▸ **Work instructions**
Search the records for the word "Example" and report each line that has it.

▸ **Material for this task**

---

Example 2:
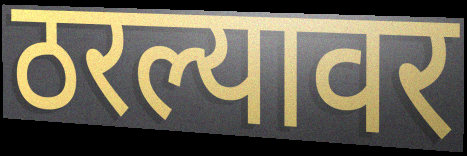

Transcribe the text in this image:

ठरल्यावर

--

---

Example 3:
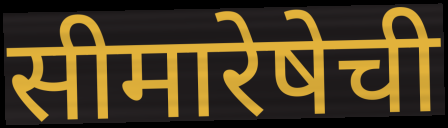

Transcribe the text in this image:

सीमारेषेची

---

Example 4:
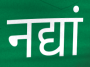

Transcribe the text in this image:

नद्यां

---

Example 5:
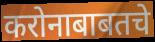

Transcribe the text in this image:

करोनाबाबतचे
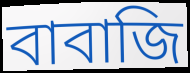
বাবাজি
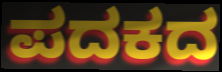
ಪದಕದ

▸ **Answer section**
Example 2:
Example 3:
Example 4:
Example 5:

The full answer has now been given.